▶ **SOURCE DATA**:

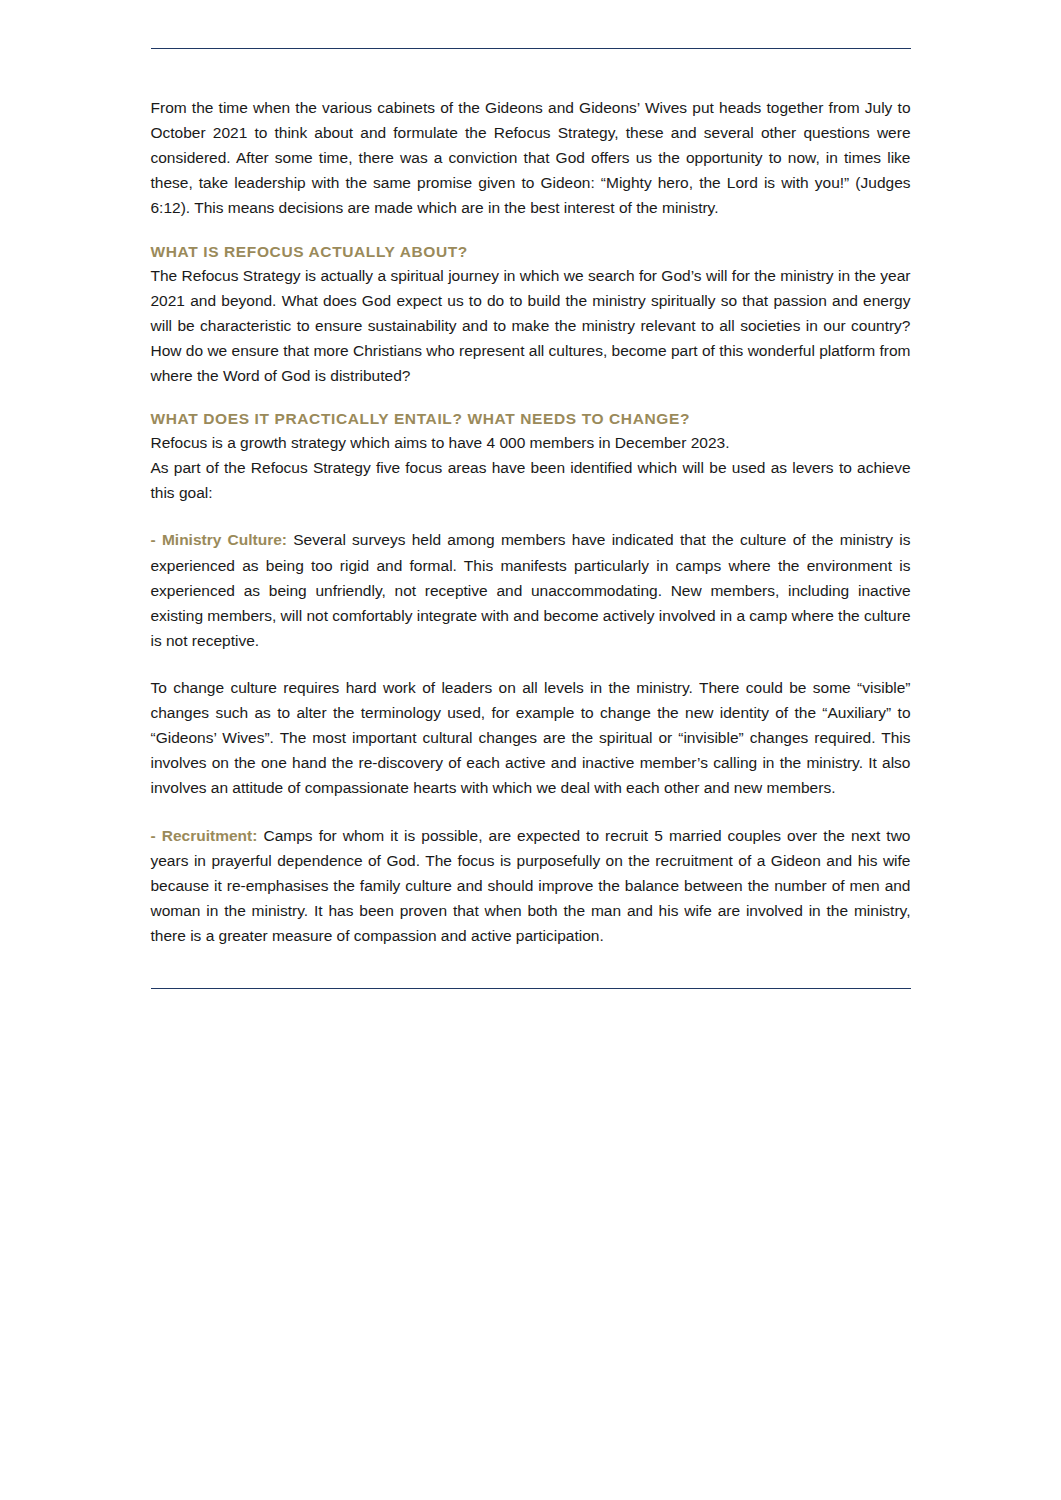From the time when the various cabinets of the Gideons and Gideons’ Wives put heads together from July to October 2021 to think about and formulate the Refocus Strategy, these and several other questions were considered. After some time, there was a conviction that God offers us the opportunity to now, in times like these, take leadership with the same promise given to Gideon: “Mighty hero, the Lord is with you!” (Judges 6:12). This means decisions are made which are in the best interest of the ministry.
What is Refocus actually about?
The Refocus Strategy is actually a spiritual journey in which we search for God’s will for the ministry in the year 2021 and beyond. What does God expect us to do to build the ministry spiritually so that passion and energy will be characteristic to ensure sustainability and to make the ministry relevant to all societies in our country? How do we ensure that more Christians who represent all cultures, become part of this wonderful platform from where the Word of God is distributed?
What does it practically entail? What needs to change?
Refocus is a growth strategy which aims to have 4 000 members in December 2023.
As part of the Refocus Strategy five focus areas have been identified which will be used as levers to achieve this goal:
- Ministry Culture: Several surveys held among members have indicated that the culture of the ministry is experienced as being too rigid and formal. This manifests particularly in camps where the environment is experienced as being unfriendly, not receptive and unaccommodating. New members, including inactive existing members, will not comfortably integrate with and become actively involved in a camp where the culture is not receptive.
To change culture requires hard work of leaders on all levels in the ministry. There could be some “visible” changes such as to alter the terminology used, for example to change the new identity of the “Auxiliary” to “Gideons’ Wives”. The most important cultural changes are the spiritual or “invisible” changes required. This involves on the one hand the re-discovery of each active and inactive member’s calling in the ministry. It also involves an attitude of compassionate hearts with which we deal with each other and new members.
- Recruitment: Camps for whom it is possible, are expected to recruit 5 married couples over the next two years in prayerful dependence of God. The focus is purposefully on the recruitment of a Gideon and his wife because it re-emphasises the family culture and should improve the balance between the number of men and woman in the ministry. It has been proven that when both the man and his wife are involved in the ministry, there is a greater measure of compassion and active participation.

▶ **REQUIREMENT**:
Write the lines above out again exactly, without any of their pictures.

▶ **ANSWER SECTION**:
From the time when the various cabinets of the Gideons and Gideons’ Wives put heads together from July to October 2021 to think about and formulate the Refocus Strategy, these and several other questions were considered. After some time, there was a conviction that God offers us the opportunity to now, in times like these, take leadership with the same promise given to Gideon: “Mighty hero, the Lord is with you!” (Judges 6:12). This means decisions are made which are in the best interest of the ministry.
What is Refocus actually about?
The Refocus Strategy is actually a spiritual journey in which we search for God’s will for the ministry in the year 2021 and beyond. What does God expect us to do to build the ministry spiritually so that passion and energy will be characteristic to ensure sustainability and to make the ministry relevant to all societies in our country? How do we ensure that more Christians who represent all cultures, become part of this wonderful platform from where the Word of God is distributed?
What does it practically entail? What needs to change?
Refocus is a growth strategy which aims to have 4 000 members in December 2023.
As part of the Refocus Strategy five focus areas have been identified which will be used as levers to achieve this goal:
- Ministry Culture: Several surveys held among members have indicated that the culture of the ministry is experienced as being too rigid and formal. This manifests particularly in camps where the environment is experienced as being unfriendly, not receptive and unaccommodating. New members, including inactive existing members, will not comfortably integrate with and become actively involved in a camp where the culture is not receptive.
To change culture requires hard work of leaders on all levels in the ministry. There could be some “visible” changes such as to alter the terminology used, for example to change the new identity of the “Auxiliary” to “Gideons’ Wives”. The most important cultural changes are the spiritual or “invisible” changes required. This involves on the one hand the re-discovery of each active and inactive member’s calling in the ministry. It also involves an attitude of compassionate hearts with which we deal with each other and new members.
- Recruitment: Camps for whom it is possible, are expected to recruit 5 married couples over the next two years in prayerful dependence of God. The focus is purposefully on the recruitment of a Gideon and his wife because it re-emphasises the family culture and should improve the balance between the number of men and woman in the ministry. It has been proven that when both the man and his wife are involved in the ministry, there is a greater measure of compassion and active participation.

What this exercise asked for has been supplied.